They don’t advertise slimming products in men’s magazines; at least not to the same extent as in women’s magazines. Even though studies consistently show that some fat may be beneficial to female health and fertility, and even though a high-fat diet is much more dangerous to men, it’s rare to find a man who feels guilty about guzzling down a kebab, a few pizzas, or a full English breakfast.
Which brings me back to my dinner date. If he’s paying, will he be dictating what I eat? Will I feel happy ordering the triple chocolate cake, or the most expensive steak on the menu? If he’s picking up the bill, what’s my end of the bargain? It may be pricey, but I’m much rather pay my half and then feel free to go home alone should I so wish. I’d rather order what I want, and pay for it myself. When a man is always paying for you, however good and innocent his intentions, he’s controlling when and what you can eat.
As women, nourishing ourselves is vitally important. As well as looking after our own health, anyone who wants to have children has to strengthen and nourish their body well in advance. We need to take in adequate supplies of iron and calcium. In our generation we have a unique chance to control our own access to food and secure the best nutrition we can for ourselves and our future children (if that’s what we want). So let’s do it. Long ago, in the twenties, Virginia Woolf was pointing out that when women are poorly nourished they can never “think well, love well or sleep well”. I wonder what she’d say about the desiccated and engineered ‘diet’ products and pills that pass for food among women, the watery skimmed milk and pitifully sparse low-fat ‘treats’.
So why do some men still insist on paying all the time? Is it that they have been socialised into believing that this is the only way for they to prove his manliness to their dinner date; that to split the bill is somehow an insult to their masculinity? Could it be that the idea of financially independent women is deeply terrifying in a male-dominated society?
In this way, women’s magazines have betrayed us in no uncertain terms. Claiming to be the voice of women, instead they are the mouthpieces of advertisers. They exist to convince us to buy more. For the first time in our history, women should be earning as much as men.
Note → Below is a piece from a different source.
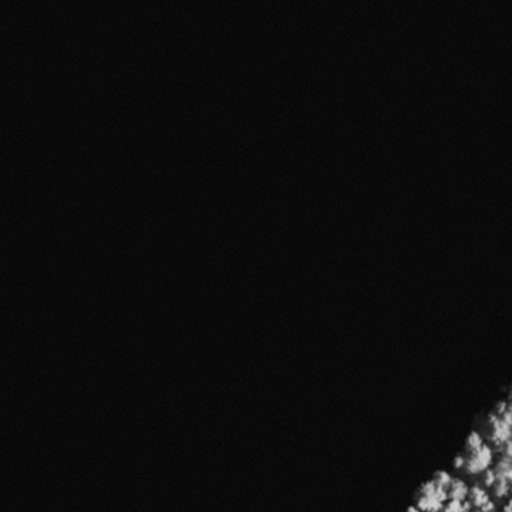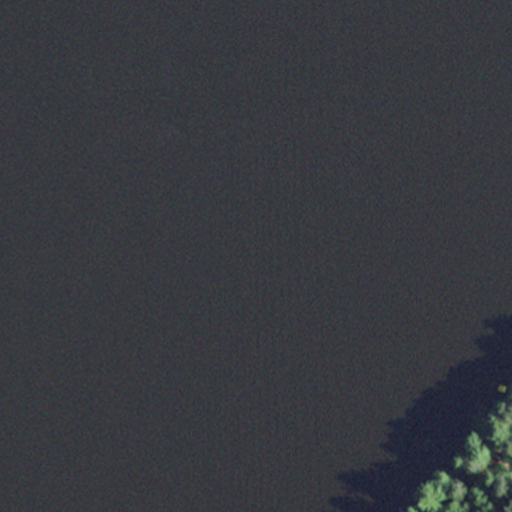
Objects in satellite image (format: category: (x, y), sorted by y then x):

The laws exist to help us, and the employment tribunals are there to help combat sexism and discrimination. Let’s leave aside for the moment the issue of unequal pay and access to pay rises. If women didn’t need men financially, what would change? How would they be controlled? And yet high-earning women still make themselves poor, propelled by guilt into spending thousands on handbags, skin creams, shoes, food supplements, and gym memberships. Women’s money is being clawed back by advertising agencies and big companies, mainly male-run. If we stopped listening to the guilt trips, we might have enough to pay for the man’s dinner for a change.
There’s no reason why etiquette should still dictate that the man pays. Chances are he doesn’t earn any more than you, and is equally in debt from student loans as you are. We’ll never move beyond the battle of the sexes if men try to control women through their wallets, or if women exploit men for their money.
I suppose the ideal man would be one who is generous enough to offer to pay, but backs down in the face of my argument. Who, me, wanting to have my cake and eat it? Yes, but I’m happy to pay for the cake too.